Vivir en Córdoba es como hacerlo en un bucle del que parece imposible escapar, y en el que parece que eternamente le estuviéramos dando vueltas a las mismas cuestiones. Hay un fango en el subsuelo de la ciudad que nos inmoviliza y que nos impide con demasiada frecuencia alzar el vuelo. Componemos una fauna extremadamente conservadora, temerosa de cualquier viento que de repente haga volar el techo, aún cuando sabemos que es tan frágil como la cubierta de una caseta de feria.

Nos aferramos habitualmente a tópicos que nos permiten sobrevivir y, de su mano, construimos algo similar a un discurso tan débil que se deshace al menor contratiempo. Con la ayuda inestimable de unos representantes que suelen estar, salvo contadas excepciones, a la altura del inmovilismo que es nuestra mayor condena, hemos aprendido además el lenguaje del victimismo y las comparaciones, no siempre odiosas, en vez de alentarnos a mejorar engordan nuestro orgullo. De ahí que cuando una propuesta, por más modesta y hasta inocente que pueda ser, se atreve a remover alguna de las estructuras que hemos hecho sagradas enseguida se pone en acción la facción más purista, yo diría que también más ruidosa, e inicia una cruzada frente a cualquier intento que pretenda hacernos algo más ilustrados. En estas batallas, como si el tiempo no hubiera pasado, suelen sumar energías los que hace unas décadas llamábamos poderes fácticos, y que aquí parece que no han dejado de serlo, y esa parte de la sociedad cordobesa que vive instalada en un cierto orgullo malentendido que tanto contribuye a la parálisis.
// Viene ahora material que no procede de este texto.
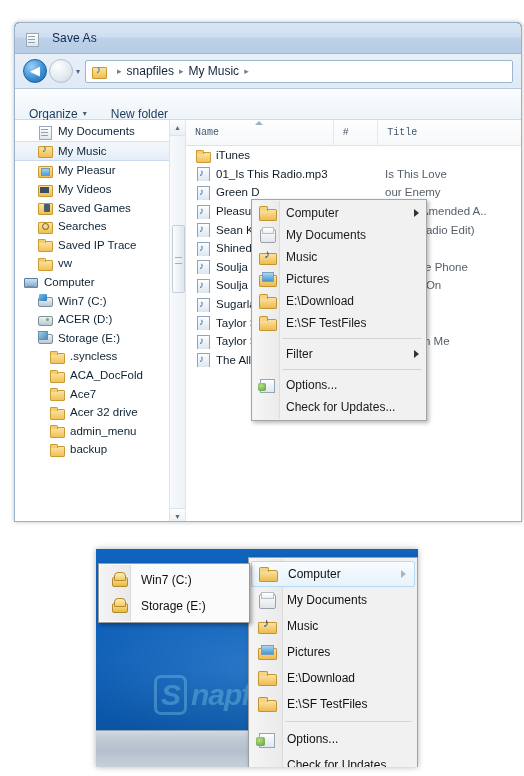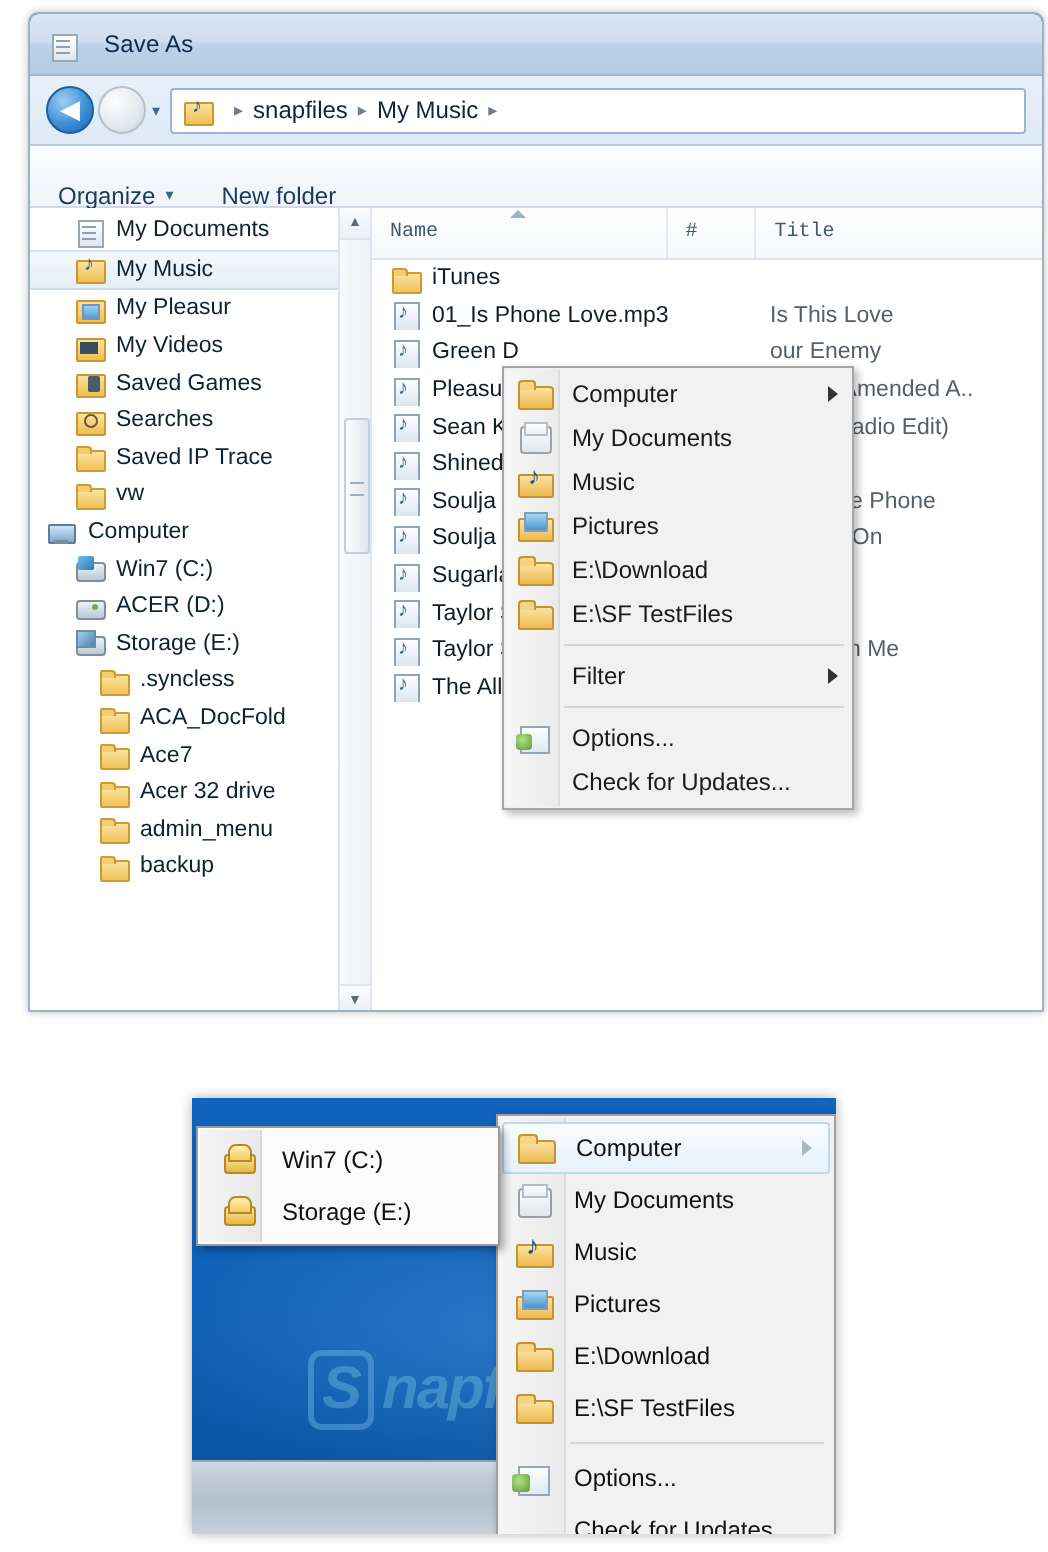--- a/index.html
+++ b/index.html
@@ -8,7 +8,7 @@
        -webkit-font-smoothing:antialiased;}
 
   
-  #saveas{position:absolute;left:14px;top:6px;width:506px;height:498px;
+  #saveas{position:absolute;left:14px;top:22px;width:506px;height:498px;
           background:#14532d;border:1px solid #9ab3cc;border-radius:5px 5px 0 0;
           box-shadow:0 0 4px rgba(0,0,0,.25);overflow:hidden;}
 

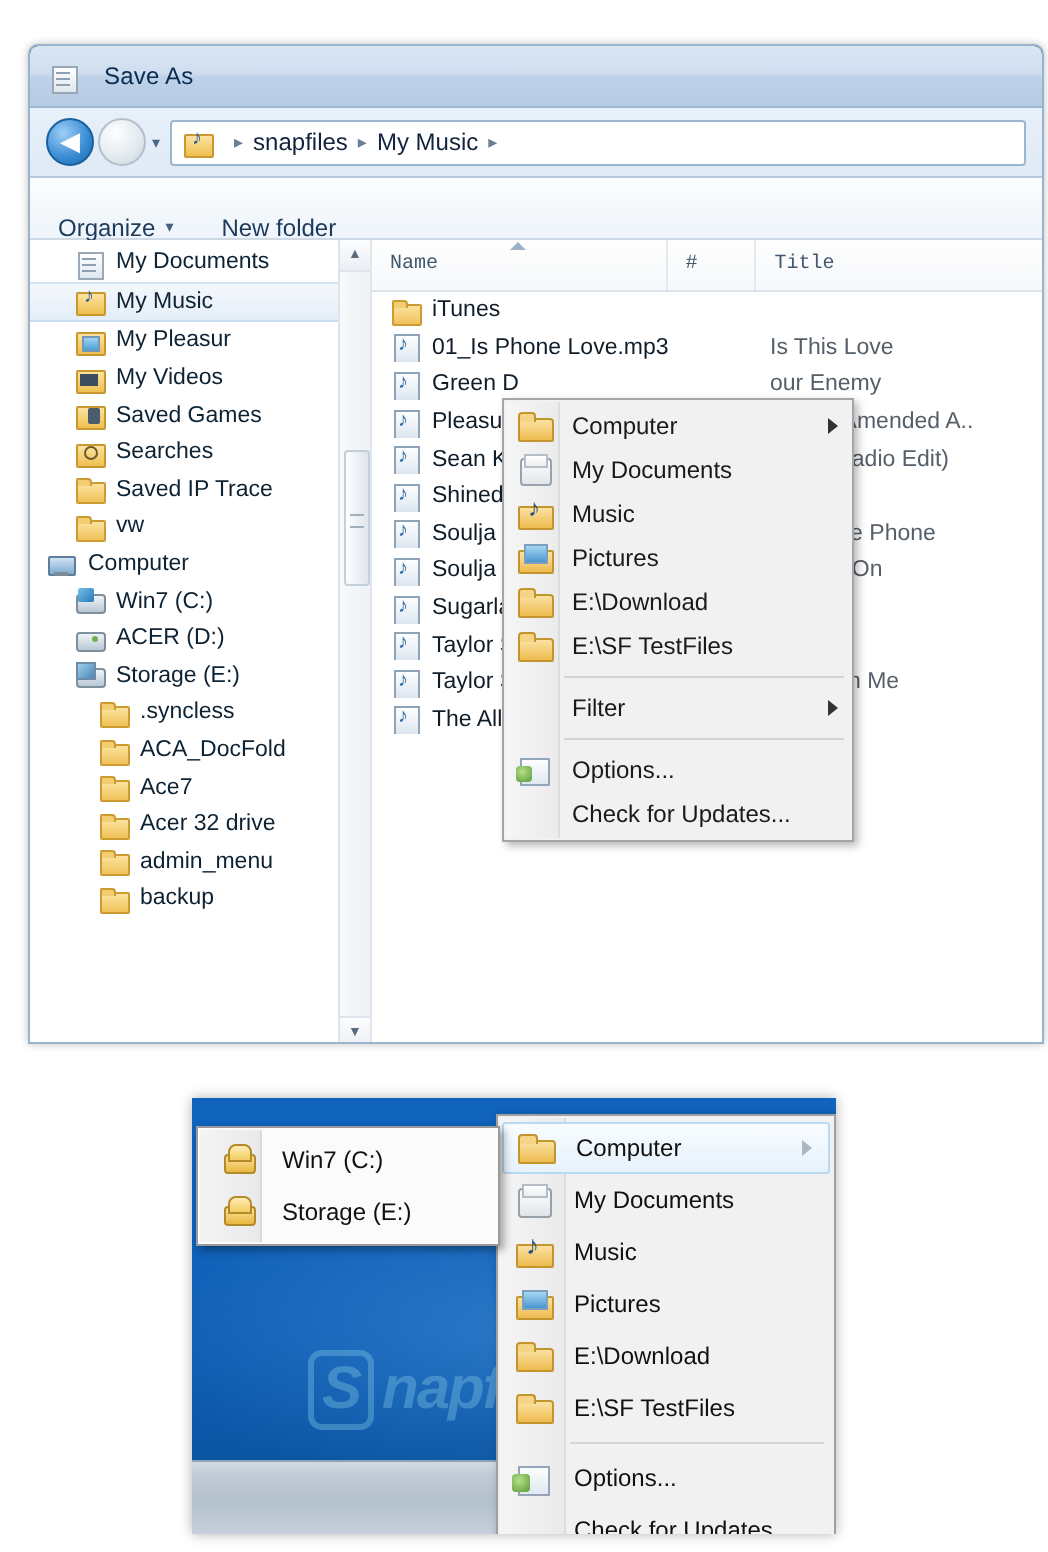--- a/index.html
+++ b/index.html
@@ -389,7 +389,7 @@
           <div class="frow">
             <span class="fname">
               <span class="ic mp3"></span>
-              <span>01_Is Phone Love.mp3</span>
+              <span>01_Is This Radio.mp3</span>
             </span>
             <span class="fnum"></span>
             <span class="ftitle">Is This Love</span>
Las recientes reacciones frente al acuerdo municipal de no subvencionar actividades que impliquen maltrato animal, lo cual no supone la prohibición de la tauromaquia, o frente al anuncio de replantear la Noche blanca del flamenco, lo cual tampoco significa que se pretenda eliminarla, son un reciente y buen ejemplo de lo que da de sí esta ciudad de patios y Patias. La simple fotografía de quienes inmediatamente se movilizaron para reivindicar el peso histórico y cultural de los toros en Córdoba es el mejor ejemplo de los lastres que arrastramos. Bien podría haber sido una imagen tomada en otro siglo, en la que ellos, los hombres que se juegan la vida en el ruedo, son incapaces de asimilar que por encima de las supuestas tradiciones han de situarse las conquistas emancipatorias que encuentran su cauce legítimo en las instancias representativas. Un planteamiento ciertamente sofisticado para quienes no poseen más argumento que el discutible peso histórico de una práctica, y que por lo tanto está sometida para bien y para mal a la lógica evolución de los tiempos, y para quienes parecen no reconocer que en nombre de las libertades democráticas no todo vale o, al menos, no todo debería valer igual. Todo ello por no hablar de la apropiación de una identidad en la que yo como cordobés, y me consta que no soy el único, no me siento representado.

Me imagino a esa misma cuadrilla de hombres valerosos, aguerridos defensores de las costumbres que la España de blanco y negro elevó a nacionales, organizando un festival benéfico con el objetivo de mantener en toda su grandiosidad y despilfarro la Noche blanca del flamenco. Con los aplausos cálidos de tanto político que sigue confundiendo la cultura con los eventos y que parece no pensar ni en su sostenibilidad ni en su papel generador de una ciudadanía crítica. Parece más rentable tener meros consumidores de fuegos artificiales, entretenidos vecinos que inundan las calles ya sea por un mercadillo, por un pastel gigante o una Dolorosa bajo palio. Los mismos vecinos que parecen no llenar la plaza de toros y que continúan impasibles ante la becerrada en honor de la mujer cordobesa. Los mismos que se preguntarán por qué no nos dieron la capitalidad cultural, cuando la respuesta es tan obvia. Por flamencos y por toreros.